Monumen Historis Tertua tentang Kota Jakarta

Monumen Historis Tertua tentang Kota Jakarta

Monumen
Monumen Historis Tertua tentang Kota Jakarta

indoarkeologi.xyz – Pada awal penemuannya tahun 1878, Prasasti Tugu dijadikan tontonan dan lebih-lebih dikeramatkan.

Prasasti Tugu ditemukan di kampung Batutumbuh, desa Tugu—dulu masuk Bekasi—sekarang menjadi wilayah kelurahan Tugu selatan, kecamatan Koja, Jakarta Utara.

Prasasti Tugu merupakan prasasti terpanjang yang dikeluarkan oleh Purnawarman penguasa Kerajaan Tarumanegara, memuat keterangan tentang penggalian Sungai Candrabaga oleh Rajadirajaguru dan penggalian Sungai Gomati sepanjang 6112 tombak atau 12 km oleh Purnnawarman pada tahun ke-22 jaman pemerintahannya.

Penggalian sungai selanjutnya merupakan gagasan untuk hindari bencana alam berwujud banjir yang sering berjalan pada jaman pemerintahan Purnnawarman dan kekeringan yang berjalan pada musim kemarau.

Pada tahun 1911, prasasti ini dipindahkan ke Museum Bataviaasch Genootschap van Kunsten en Wetenschappen kini Museum Nasional.

Pada tahun 1973, diselenggarakan penggalian arkeologi di wilayah penemuan Prasasti Tugu.

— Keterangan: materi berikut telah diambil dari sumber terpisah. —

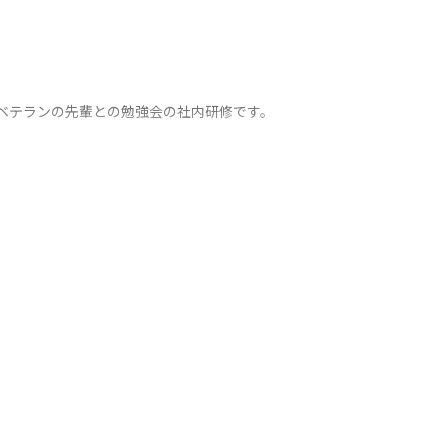
、ベテランの先輩との勉強会の社内研修です。
講費は当社が全額負担し、給与も満額支給し
外部研修など）を用意しています。
、基本的にチームを組んで携わるので、わか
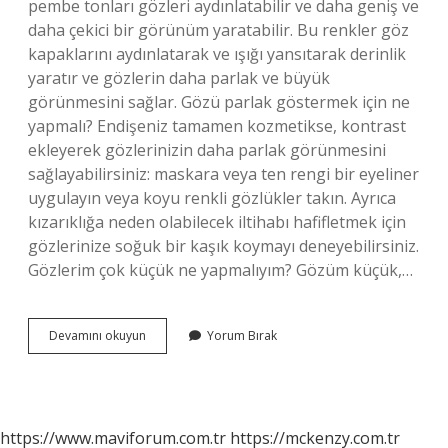
pembe tonları gözleri aydınlatabilir ve daha geniş ve
daha çekici bir görünüm yaratabilir. Bu renkler göz
kapaklarını aydınlatarak ve ışığı yansıtarak derinlik
yaratır ve gözlerin daha parlak ve büyük
görünmesini sağlar. Gözü parlak göstermek için ne
yapmalı? Endişeniz tamamen kozmetikse, kontrast
ekleyerek gözlerinizin daha parlak görünmesini
sağlayabilirsiniz: maskara veya ten rengi bir eyeliner
uygulayın veya koyu renkli gözlükler takın. Ayrıca
kızarıklığa neden olabilecek iltihabı hafifletmek için
gözlerinize soğuk bir kaşık koymayı deneyebilirsiniz.
Gözlerim çok küçük ne yapmalıyım? Gözüm küçük,…
Gozleri
Devamını okuyun
Yorum Bırak
Buyuk
Gostermek
Icin
Ne
Yapmali
https://www.maviforum.com.tr
https://mckenzy.com.tr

Dalam penggalian selanjutnya ditemukan sejumlah pecahan gerabah berasal dari berbagai jenis, pola hias, dan ukuran yang membawa persamaan dengan gerabah Kompleks Buni.

Pada Prasasti Tugu ini terkandung pahatan hiasan tongkat yang ujungnya disempurnakan semacam trisula. Gambar tongkat selanjutnya dipahatkan tegak memanjang ke bawah seakan berfungsi sebagai batas pemisah pada awal dan akhir kalimat-kalimat pada prasastinya.

Mengutip Ensklopedia Jakarta (Eni Setiati Dkk, 2009), Ahli Filologi Prof Ng Poerbatjaraka menguraikan, kata Candrabhaga dalam Prasasti Tugu menjadi dua kata, yaitu Candra dan Bhaga. Kata Chandra dalam bahasa sangsekerta adalah sama dengan kata “sasi” dalam bahasa Jawa Kuno.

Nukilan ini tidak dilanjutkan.